Construct a Turing machine for adding 2 to the binary natural number?

A Turing machine (TM) can be formally described as seven tuples −

(Q,X, ∑, δ,q0,B,F)

Where,

• Q is a finite set of states.

• X is the tape alphabet.

• ∑ is the input alphabet.

• δ is a transition function:δ:QxX->QxXx{left shift, right shift}.

• q0 is the initial state.

• B is the blank symbol.

• F is the final state.

Input − n a natural number

Output − n + 2

Let’s represent natural numbers in unary form (e.g. 3 = 111, 5 = 11111) and 0 will be represented by the empty symbol.

Algorithm

Move the tape head to the left of the first 1 (if it exists).

Change that empty cell to a 1.

Move left and repeat.

Halt

We only need 3 states: 0 (initial), 1 and Halt; as well as three instructions −

(1): (0, 1, 1, L, 0) Move left to blank cell.

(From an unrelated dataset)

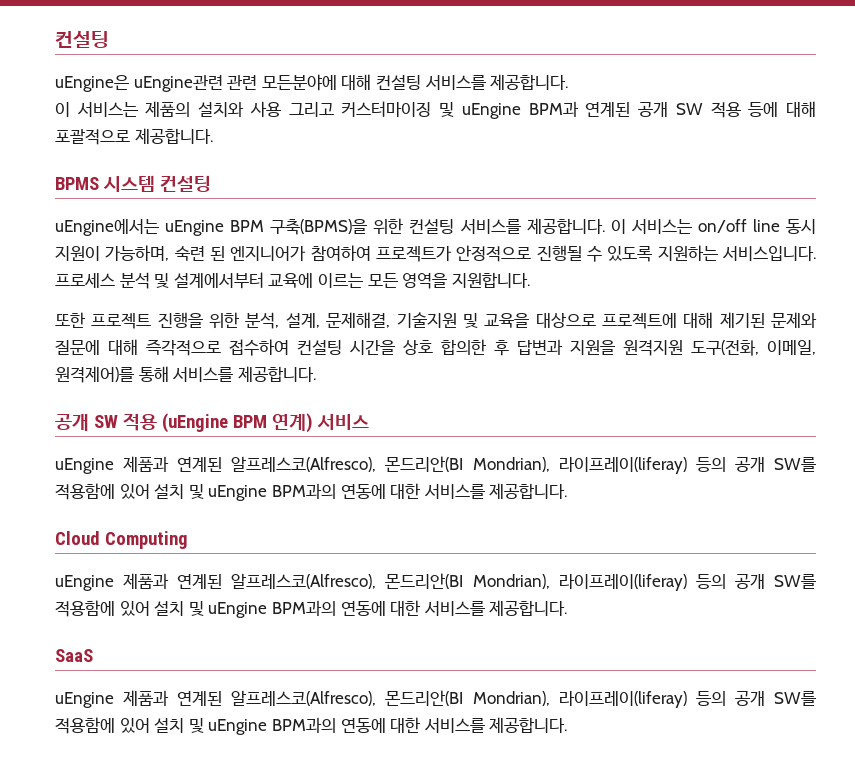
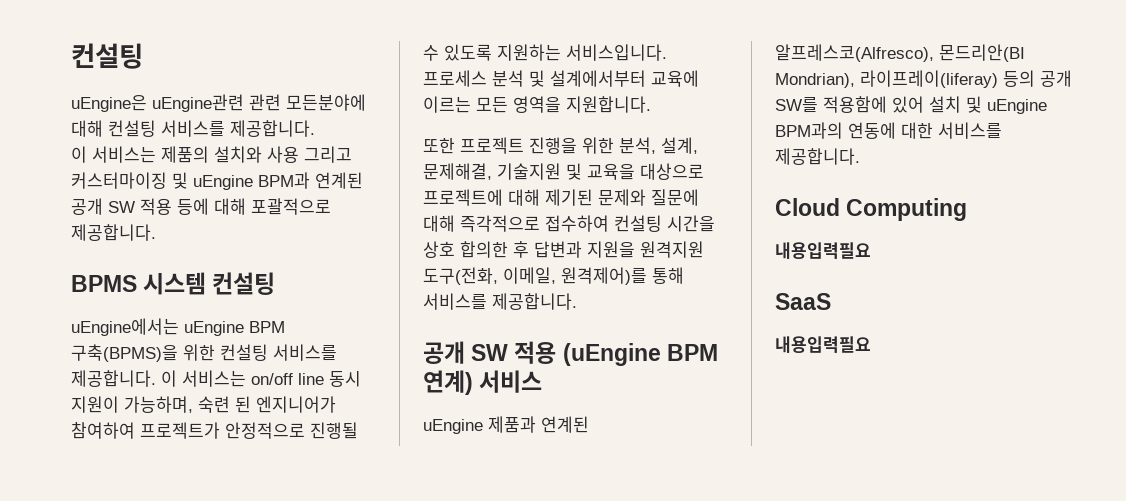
[55,573,816,591] [55,600,568,618] [55,649,93,662] [55,690,816,708] [55,717,568,735] uEngine 제품과 연계된 알프레스코(Alfresco), 몬드리안(BI Mondrian), 라이프레이(liferay) 등의 공개 SW를 적용함에 있어 설치 및 uEngine BPM과의 연동에 대한 서비스를 제공합니다. // SaaS // uEngine 제품과 연계된 알프레스코(Alfresco), 몬드리안(BI Mondrian), 라이프레이(liferay) 등의 공개 SW를 적용함에 있어 설치 및 uEngine BPM과의 연동에 대한 서비스를 제공합니다. -> [775,242,871,259] [775,293,831,310] [775,336,871,353] 내용입력필요 // SaaS // 내용입력필요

(2): (0, , 1, L, 1) Write 1 into the cell and move left.

(3): (1, ❑, 1, S, Halt) Write 1 into cell and halt.

Graphically, it is represented as follows:

Instantaneous description

State 0: ❑ 1 1 1 ❑ Begin in state 0

State 0: ❑ 1 1 1 ❑ (1)

State 1: ❑ 1 1 1 1 ❑ (2)

Halt: ❑ 1 1 1 1 1 ❑ (3)